India will be the world’s education Hub in future.
At a recent event, I dared to predict that in the foreseeable future, India will be the education hub for the world, and the best education and learning destination.
Some distinguished educators expressed their apprehension that I had perhaps gone ‘too far’ in my imagination, given the present ‘reality’ of Indian education, especially when compared to US, UK, Finland, Estonia and other digitally advanced countries of the world.
We have Chautala being confirmed a 10 year prison sentence for teacher recruitment scam, the Vyapam scam, the CBSE, NCTE and lots of more evidence of the pitiable state of Indian education.
In spite of being fully aware of this, I continue to hold my view like Galilieo said ‘ e pur si mouve’ even though he was sentenced to death. And Socrates was asked to drink hemlock as he was accused of ‘corrupting the youth’.
Coming back to the point, my first thought is that education is not the ‘right’ of the Government and it has adversely taken over education, and in due course educators will reclaim learning from the bureaucrats and politicians, who are symbols of the state power. The state does not create ‘knowledge’ does nor does it own the intellectual property rights on ‘knowledge’ but claims the sovereign right to education delivery.
Philosophers, thinkers, Scientists and men of letters all created the common body of knowledge for which the ‘State’ usurps the right to disseminate and certify competence, without any evidence of competence, solely by the coercive force of ‘law’.
We will very soon realise that learning is for the learner, and is mutually created by the teacher and learner and the State has no role in it.
As an example, when Bill Gates and Paul Simon founded Microsoft in 1975, could they have imagined that in less than 40 years, it’s CEO would be a person educated in India ( and not in the famed IITs, but an enterprise promoted by a private organisation). Incidentally Madan Mohan Malaviya who was conferred the Bharata Ratna recently, was primarily for the first private initiative in creating an Indian University.
So in the refrain of Karl Marx who exhorted the workers of the world to unite, I have the dream ( Martin Luther King) of educators of the world ( or at least this country to unite).
In fact, Science the most glorious of human achievement flourishes because it is a community of Scientists that drives it, and not bureaucrats and politicians ( except for a brief episode of Lysenko in the Soviet Union).
So once this happens, what are the drivers of success? The future of education is technology delivered, in the English language and developing higher order cognitive skills such Maths, Science and Computing. And Indians have leadership in all the above 5 elements.

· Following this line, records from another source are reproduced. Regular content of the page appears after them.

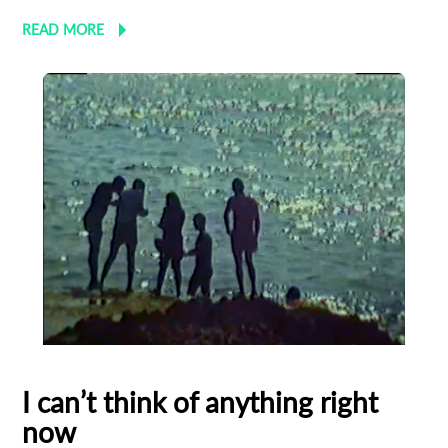
READ MORE
I can’t think of anything right
now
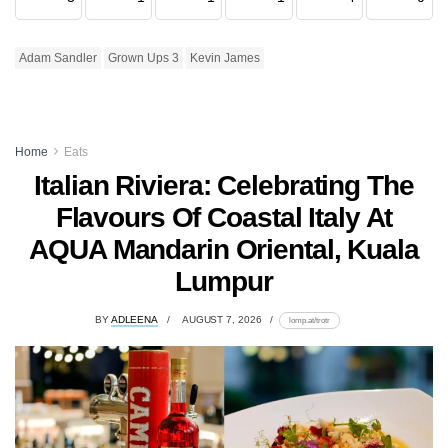
Adam Sandler
Grown Ups 3
Kevin James
Home
Eats
Italian Riviera: Celebrating The
Flavours Of Coastal Italy At
AQUA Mandarin Oriental, Kuala
Lumpur
BY
ADLEENA
AUGUST 7, 2026
lomp.at/trotr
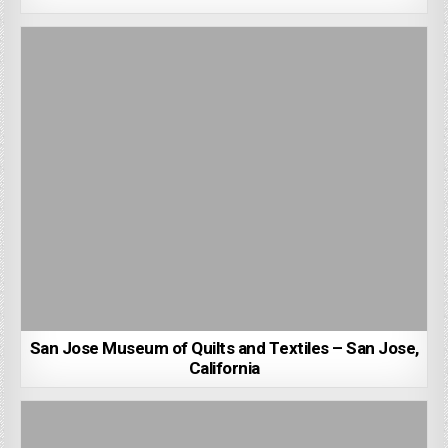
San Jose Museum of Quilts and Textiles – San Jose,
California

This is the ‘ panchtatva’ of future education.
And I always like to be inspired by two very eminent women in confirming my beliefs.
One is Olinor Ostrom who won the 2009 Nobel Prize in economics for demonstrating that unlike Garret Hardin’s tragedy of the commons, the resources held in commons are better managed by the community itself than either by the Government or the private corporate. We are the learning community.
The other is Margaret Mead, the well known anthropologist who said ” never doubt that a few committed and passionate people can change the world. Indeed this is the way it has always been.”
I close with an inspirational quote from Mark Twain :
“The two most important days in your life are the day you are born and the day you find out why.”